Indeed, anyone who has been following the youth team since Rafa overhauled the Academy in 2009 will know how much talent there is below the first team squad, and how progressive the approach is. On Saturday, the Reds tore apart a talented Crystal Palace side (top of their Southern league group, I believe, and victors over Arsenal 3-0) in the most one-sided game I’ve seen all season. It ended 3-1 to the Reds, but could have been a cricket score.
It was a beautiful exhibition of football – 4-2-3-1, passing and movement not so different from that of Barcelona – which revolved around the Spaniard wunderkind Suso (the side’s Messi), drifting in from wide areas. (Not saying Suso – who, thanks to Benítez chose Liverpool over Real Madrid – is, or ever will be, as good as Messi, just that, at this level, against boys up to 18 months older, he was on a different planet. Also, see this video clip from last year when, aged just 16, he was showing his talent against senior sides in pre-season friendlies.)
While Hodgson was happy to play some kids in his ‘B’ team, he rarely even picked the likes of Kelly and Pacheco for the bench in the Premier League, even though they are a year older than when they made their debuts last season.
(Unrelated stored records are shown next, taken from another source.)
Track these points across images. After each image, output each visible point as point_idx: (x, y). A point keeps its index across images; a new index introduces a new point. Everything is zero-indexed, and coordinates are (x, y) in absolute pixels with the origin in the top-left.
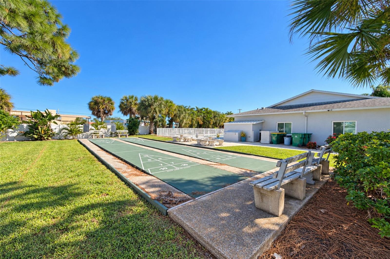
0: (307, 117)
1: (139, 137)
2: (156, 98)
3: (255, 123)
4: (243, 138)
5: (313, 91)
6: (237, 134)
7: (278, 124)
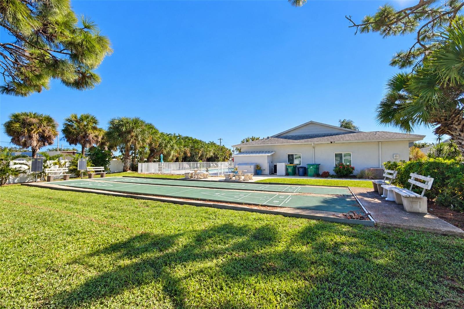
0: (314, 148)
1: (123, 177)
2: (136, 122)
3: (270, 154)
4: (258, 171)
5: (312, 122)
6: (253, 167)
7: (288, 155)
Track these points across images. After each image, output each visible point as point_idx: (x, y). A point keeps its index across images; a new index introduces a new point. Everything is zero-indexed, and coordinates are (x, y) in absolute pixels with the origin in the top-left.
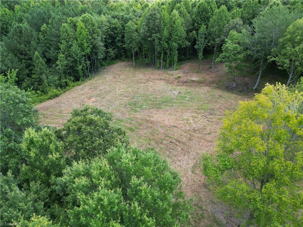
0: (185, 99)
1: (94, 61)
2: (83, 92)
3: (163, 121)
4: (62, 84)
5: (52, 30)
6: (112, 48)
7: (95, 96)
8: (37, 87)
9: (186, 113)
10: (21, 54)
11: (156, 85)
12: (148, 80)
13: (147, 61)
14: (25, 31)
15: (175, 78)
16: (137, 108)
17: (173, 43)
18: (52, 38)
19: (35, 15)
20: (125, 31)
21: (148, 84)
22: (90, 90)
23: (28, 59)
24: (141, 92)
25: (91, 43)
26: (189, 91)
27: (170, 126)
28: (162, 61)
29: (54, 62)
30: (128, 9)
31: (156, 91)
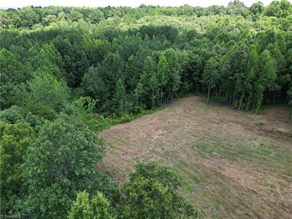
0: (269, 155)
1: (168, 92)
2: (151, 121)
3: (238, 179)
4: (135, 110)
5: (137, 61)
6: (188, 81)
7: (163, 128)
8: (114, 109)
9: (271, 176)
10: (108, 79)
11: (231, 128)
12: (222, 121)
13: (223, 99)
14: (115, 60)
15: (255, 124)
16: (205, 153)
17: (259, 85)
18: (136, 68)
19: (126, 47)
20: (204, 67)
21: (222, 126)
22: (158, 121)
23: (112, 84)
24: (212, 133)
25: (169, 76)
26: (275, 145)
27: (246, 190)
28: (241, 101)
29: (133, 89)
30: (211, 46)
31: (230, 136)
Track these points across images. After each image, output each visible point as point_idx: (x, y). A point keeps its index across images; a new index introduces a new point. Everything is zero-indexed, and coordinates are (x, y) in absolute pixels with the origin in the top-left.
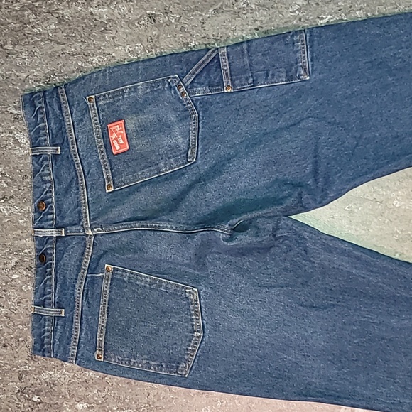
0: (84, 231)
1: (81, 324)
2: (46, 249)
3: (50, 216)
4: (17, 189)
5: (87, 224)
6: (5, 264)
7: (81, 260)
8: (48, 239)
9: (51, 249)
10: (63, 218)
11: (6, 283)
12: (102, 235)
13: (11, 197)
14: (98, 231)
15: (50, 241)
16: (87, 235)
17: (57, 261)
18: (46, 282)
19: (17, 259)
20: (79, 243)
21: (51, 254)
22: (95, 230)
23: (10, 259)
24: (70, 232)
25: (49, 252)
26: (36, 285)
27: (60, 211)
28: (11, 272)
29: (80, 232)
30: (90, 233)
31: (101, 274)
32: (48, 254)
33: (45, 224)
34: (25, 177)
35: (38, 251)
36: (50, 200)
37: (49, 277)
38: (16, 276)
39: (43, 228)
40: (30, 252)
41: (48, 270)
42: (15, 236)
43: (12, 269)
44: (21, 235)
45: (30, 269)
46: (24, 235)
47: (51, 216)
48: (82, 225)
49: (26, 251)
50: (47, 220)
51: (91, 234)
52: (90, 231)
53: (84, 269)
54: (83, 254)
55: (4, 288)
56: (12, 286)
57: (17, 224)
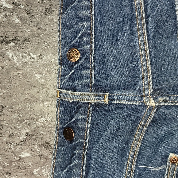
0: (141, 99)
4: (35, 28)
6: (10, 136)
8: (80, 107)
11: (11, 162)
13: (25, 40)
16: (145, 106)
17: (92, 141)
19: (28, 131)
22: (160, 99)
23: (18, 129)
25: (80, 125)
28: (19, 148)
29: (134, 100)
30: (151, 103)
32: (78, 128)
33: (78, 84)
34: (47, 11)
36: (87, 47)
37: (77, 162)
38: (25, 155)
40: (47, 122)
41: (77, 152)
42: (27, 97)
43: (20, 144)
44: (37, 96)
45: (47, 146)
46: (41, 97)
48: (139, 91)
49: (43, 120)
55: (7, 170)
56: (19, 168)
57: (32, 80)
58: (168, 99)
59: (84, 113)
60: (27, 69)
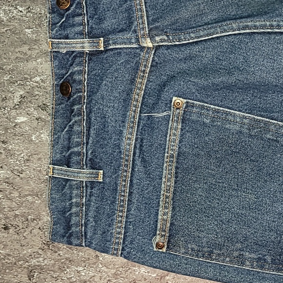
0: (138, 41)
1: (130, 193)
2: (73, 74)
3: (78, 19)
5: (143, 29)
6: (3, 100)
7: (129, 92)
8: (75, 57)
9: (80, 72)
10: (101, 20)
11: (6, 129)
12: (168, 47)
14: (162, 41)
15: (78, 60)
16: (142, 48)
17: (91, 93)
18: (71, 127)
19: (22, 93)
20: (127, 62)
21: (80, 82)
22: (157, 39)
23: (11, 92)
24: (115, 43)
25: (77, 77)
26: (55, 132)
27: (96, 9)
28: (13, 113)
29: (131, 43)
30: (148, 43)
31: (165, 114)
32: (75, 81)
35: (58, 77)
37: (77, 118)
38: (21, 119)
39: (67, 37)
40: (42, 81)
41: (76, 107)
42: (18, 55)
43: (14, 108)
44: (29, 53)
45: (44, 107)
46: (34, 53)
47: (81, 18)
48: (135, 31)
49: (38, 79)
50: (73, 26)
51: (150, 45)
52: (148, 40)
53: (135, 106)
54: (132, 81)
55: (2, 138)
56: (15, 135)
57: (22, 36)
58: (166, 38)
59: (80, 64)
60: (15, 23)
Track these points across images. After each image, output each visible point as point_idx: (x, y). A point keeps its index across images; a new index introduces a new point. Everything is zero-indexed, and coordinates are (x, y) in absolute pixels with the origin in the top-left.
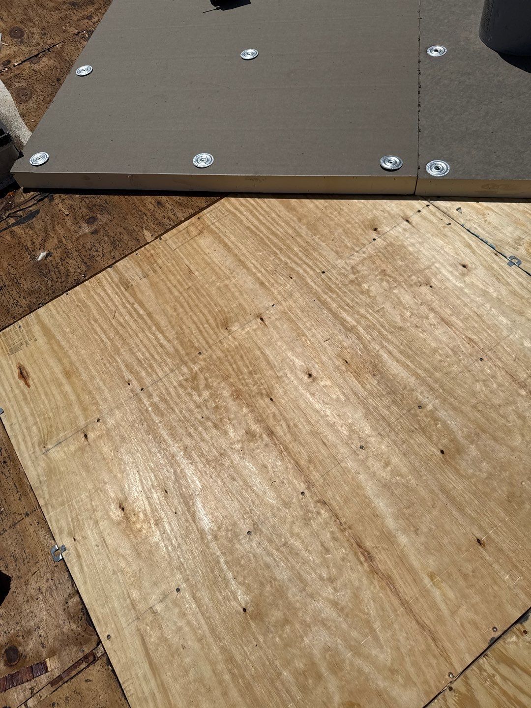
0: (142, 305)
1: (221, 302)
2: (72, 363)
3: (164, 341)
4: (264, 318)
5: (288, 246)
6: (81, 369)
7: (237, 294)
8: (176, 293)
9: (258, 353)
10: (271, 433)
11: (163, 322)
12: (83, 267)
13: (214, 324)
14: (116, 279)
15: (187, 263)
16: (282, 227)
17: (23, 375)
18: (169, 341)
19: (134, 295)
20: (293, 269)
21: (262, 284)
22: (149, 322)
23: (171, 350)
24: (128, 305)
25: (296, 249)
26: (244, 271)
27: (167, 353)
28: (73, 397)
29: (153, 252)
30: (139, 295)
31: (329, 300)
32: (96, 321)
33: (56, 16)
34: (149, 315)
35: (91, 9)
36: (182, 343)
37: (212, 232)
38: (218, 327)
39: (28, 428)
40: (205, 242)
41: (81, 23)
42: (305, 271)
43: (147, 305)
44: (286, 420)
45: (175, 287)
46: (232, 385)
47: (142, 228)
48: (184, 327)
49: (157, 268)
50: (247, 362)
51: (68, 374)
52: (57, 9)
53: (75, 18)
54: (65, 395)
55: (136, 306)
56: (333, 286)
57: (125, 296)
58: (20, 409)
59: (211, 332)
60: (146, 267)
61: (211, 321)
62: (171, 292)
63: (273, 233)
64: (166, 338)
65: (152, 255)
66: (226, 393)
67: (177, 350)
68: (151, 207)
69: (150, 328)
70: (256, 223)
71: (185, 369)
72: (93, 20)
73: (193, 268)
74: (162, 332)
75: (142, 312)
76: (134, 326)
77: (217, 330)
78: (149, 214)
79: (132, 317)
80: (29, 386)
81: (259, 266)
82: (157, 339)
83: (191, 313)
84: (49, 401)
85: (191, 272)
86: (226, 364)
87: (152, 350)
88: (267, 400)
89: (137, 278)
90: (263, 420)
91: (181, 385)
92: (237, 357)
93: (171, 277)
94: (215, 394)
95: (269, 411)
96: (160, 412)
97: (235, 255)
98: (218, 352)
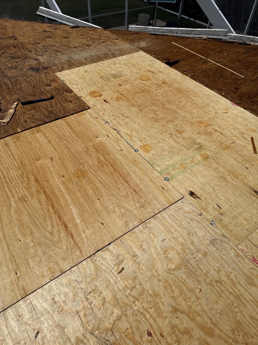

Dalglish is very much in touch with the up-and-coming talent on the books, and can link each section of the club. The comparisons with Keegan’s return at Newcastle are especially daft because while Keegan – an inferior manager – was noted for not even following football during his time out of the game, Dalglish has been following it closely.
And while Liverpool lost to Manchester United in Dalglish’s return, it was courtesy of a Howard Webb gift (Agger stuck out a leg but quickly withdrew it) and a moment of madness from Gerrard that left the Reds with ten men. (However committed Gerrard is in big games, he has to learn to stop diving in like that.)
The pleasing thing was that, as I’d expected, Dalglish set up in a modern 4-2-3-1, as opposed to Hodgson’s rigid 4-4-2. The Reds pressed higher up the pitch, even with just ten men, and showed greater movement. The side looked balanced, and everyone was looking to pass the ball. Agger strode confidently out from the back, and although Reina was the busier keeper, Liverpool came out of the game with their pride intact.
So, if Dalglish is a case of ‘going back to the past’, then it was mostly reminiscent of the Liverpool of 2008/09 that won 25 of its 38 league games and lost only two (as opposed to Hodgson’s antiquated, inhibited approach).
Above all else, Dalglish knows what Liverpool fans expect to see. When the Reds were 2-0 down at Manchester City earlier in the season, Hodgson didn’t make a change until the 80th minute, and in other games he left his substitutions very late (because he has never really had a Plan B). At Old Trafford, Kenny made two positive substitutions on 60 minutes.
Will it last beyond the summer? Quite possibly not. But if it goes better than expected, and the right people are brought in around him (Steve Clarke?) – as well as getting on well with Damien Comolli – then the Reds could do worse. After all, and much to our great pain, we’ve just spent the past six months witnessing just that.